Mes clients sont des entreprises qui ont besoin de pièces mécaniques. Elles sont dans des domaines aussi diversifiés que le jeu vidéo, l’embouteillage, les pâtes et papiers, l’hydraulique, etc. Il y a une dizaine d’années, avec une économie qui roulait à pleine vitesse et des entreprises qui progressaient sans cesse, je n’arrivais plus à fournir à la demande et on perdait des contrats.
En 2017, lors d’une mission commerciale en France, j’ai fait des visites d’usines 4.0, dont celle du constructeur automobile Peugeot, pour en apprendre sur la connexion des machines. Cela m’a permis de découvrir de nouvelles manières de travailler. Une fois de retour, j’ai tout mis en œuvre pour intégrer ces technologies.
À quoi ressemble l’innovation chez vous ?
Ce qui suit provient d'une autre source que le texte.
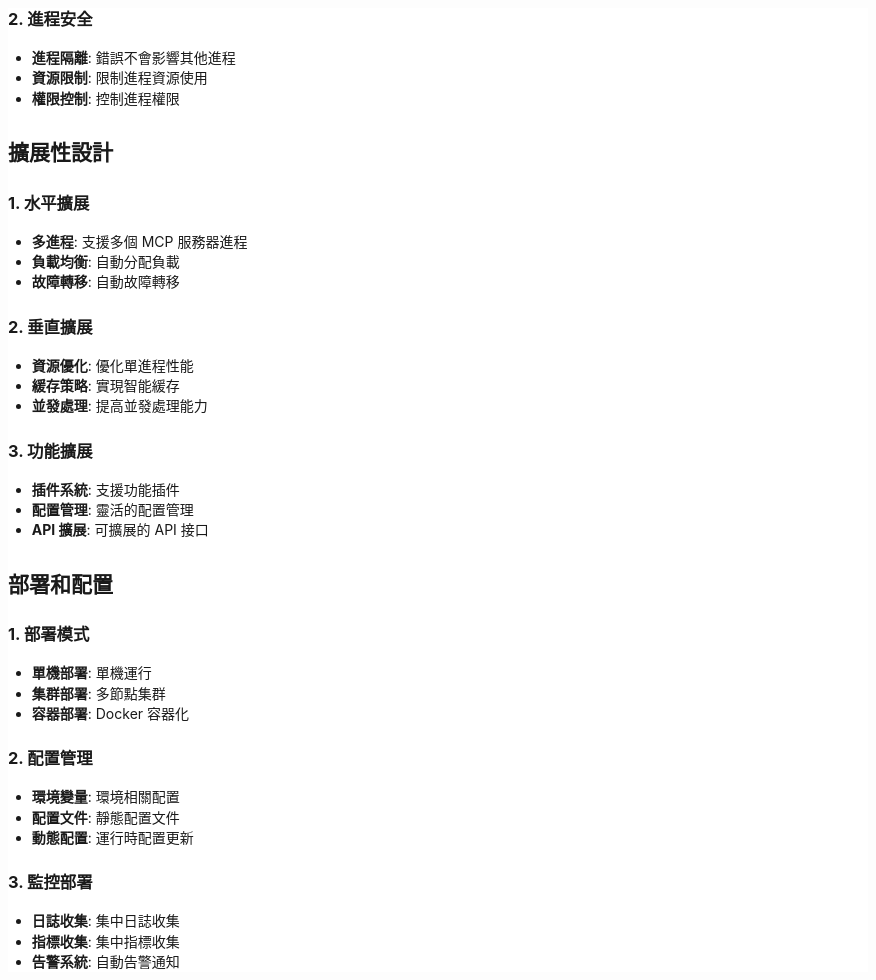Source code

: ### 2. 進程安全
- **進程隔離**: 錯誤不會影響其他進程
- **資源限制**: 限制進程資源使用
- **權限控制**: 控制進程權限

## 擴展性設計

### 1. 水平擴展
- **多進程**: 支援多個 MCP 服務器進程
- **負載均衡**: 自動分配負載
- **故障轉移**: 自動故障轉移

### 2. 垂直擴展
- **資源優化**: 優化單進程性能
- **緩存策略**: 實現智能緩存
- **並發處理**: 提高並發處理能力

### 3. 功能擴展
- **插件系統**: 支援功能插件
- **配置管理**: 靈活的配置管理
- **API 擴展**: 可擴展的 API 接口

## 部署和配置

### 1. 部署模式
- **單機部署**: 單機運行
- **集群部署**: 多節點集群
- **容器部署**: Docker 容器化

### 2. 配置管理
- **環境變量**: 環境相關配置
- **配置文件**: 靜態配置文件
- **動態配置**: 運行時配置更新

### 3. 監控部署
- **日誌收集**: 集中日誌收集
- **指標收集**: 集中指標收集
- **告警系統**: 自動告警通知
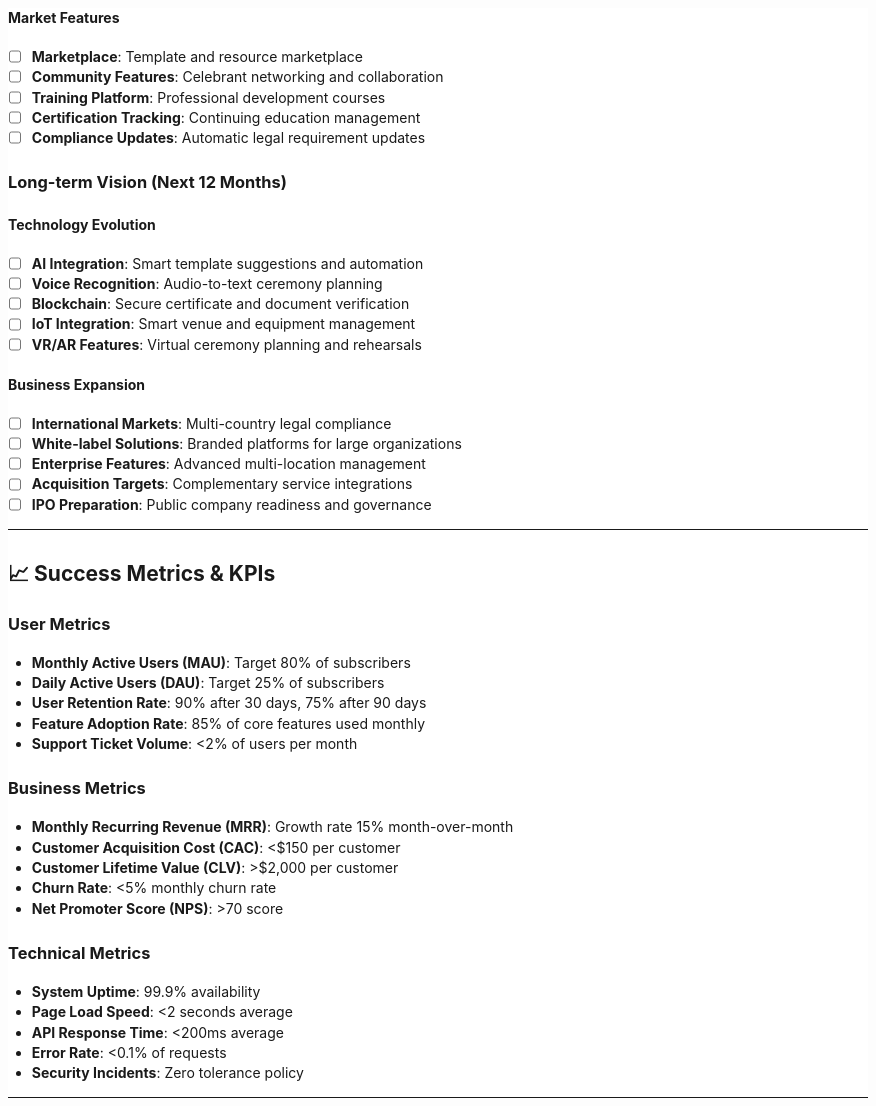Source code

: #### **Market Features**
- [ ] **Marketplace**: Template and resource marketplace
- [ ] **Community Features**: Celebrant networking and collaboration
- [ ] **Training Platform**: Professional development courses
- [ ] **Certification Tracking**: Continuing education management
- [ ] **Compliance Updates**: Automatic legal requirement updates

### **Long-term Vision (Next 12 Months)**

#### **Technology Evolution**
- [ ] **AI Integration**: Smart template suggestions and automation
- [ ] **Voice Recognition**: Audio-to-text ceremony planning
- [ ] **Blockchain**: Secure certificate and document verification
- [ ] **IoT Integration**: Smart venue and equipment management
- [ ] **VR/AR Features**: Virtual ceremony planning and rehearsals

#### **Business Expansion**
- [ ] **International Markets**: Multi-country legal compliance
- [ ] **White-label Solutions**: Branded platforms for large organizations
- [ ] **Enterprise Features**: Advanced multi-location management
- [ ] **Acquisition Targets**: Complementary service integrations
- [ ] **IPO Preparation**: Public company readiness and governance

---

## 📈 Success Metrics & KPIs

### **User Metrics**
- **Monthly Active Users (MAU)**: Target 80% of subscribers
- **Daily Active Users (DAU)**: Target 25% of subscribers
- **User Retention Rate**: 90% after 30 days, 75% after 90 days
- **Feature Adoption Rate**: 85% of core features used monthly
- **Support Ticket Volume**: <2% of users per month

### **Business Metrics**
- **Monthly Recurring Revenue (MRR)**: Growth rate 15% month-over-month
- **Customer Acquisition Cost (CAC)**: <$150 per customer
- **Customer Lifetime Value (CLV)**: >$2,000 per customer
- **Churn Rate**: <5% monthly churn rate
- **Net Promoter Score (NPS)**: >70 score

### **Technical Metrics**
- **System Uptime**: 99.9% availability
- **Page Load Speed**: <2 seconds average
- **API Response Time**: <200ms average
- **Error Rate**: <0.1% of requests
- **Security Incidents**: Zero tolerance policy

---
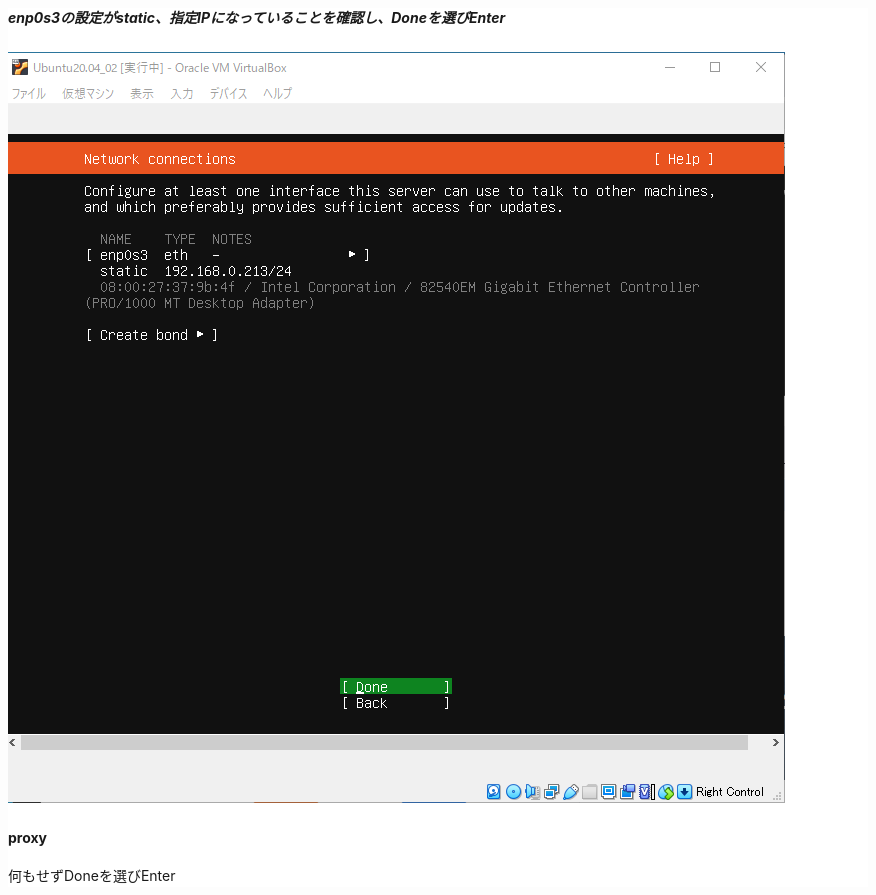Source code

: 
##### enp0s3の設定がstatic、指定IPになっていることを確認し、Doneを選びEnter
![ネットワーク設定完了](11.png)

#### proxy
何もせずDoneを選びEnter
En 2013, j’ai acheté mes deux premières machines automatisées. Le fait de mentionner que je disposais de ces robots m’a apporté de nouveaux clients qui savaient que maintenant, j’étais en mesure de mieux répondre aux demandes. En 2018, j’étais rendu à trois et depuis 2024, on parle de dix machines automatisées. Ces robots collaboratifs, jumelés à des machines-outils à commande numérique, automatisent complètement ma chaîne de production. Résultat, ma productivité s’est accrue, l’environnement est plus sécuritaire et la marge d’erreur a été réduite.
D’où proviennent toutes vos idées pour innover ?
Je pense continuellement à l’innovation. L’inspiration me vient à n’importe quel moment, et ce, même quand je suis à 1000 mètres sur une montagne en motoneige. Je suis toujours dans une optique d’amélioration continue. Je pense au problème et je cherche la solution. Je sais ce que je veux, je suis pointu et perfectionniste. Souvent, mes idées n’existent même pas encore. Si je veux les réaliser, j’ai besoin de gens pour m’entourer comme des intégrateurs.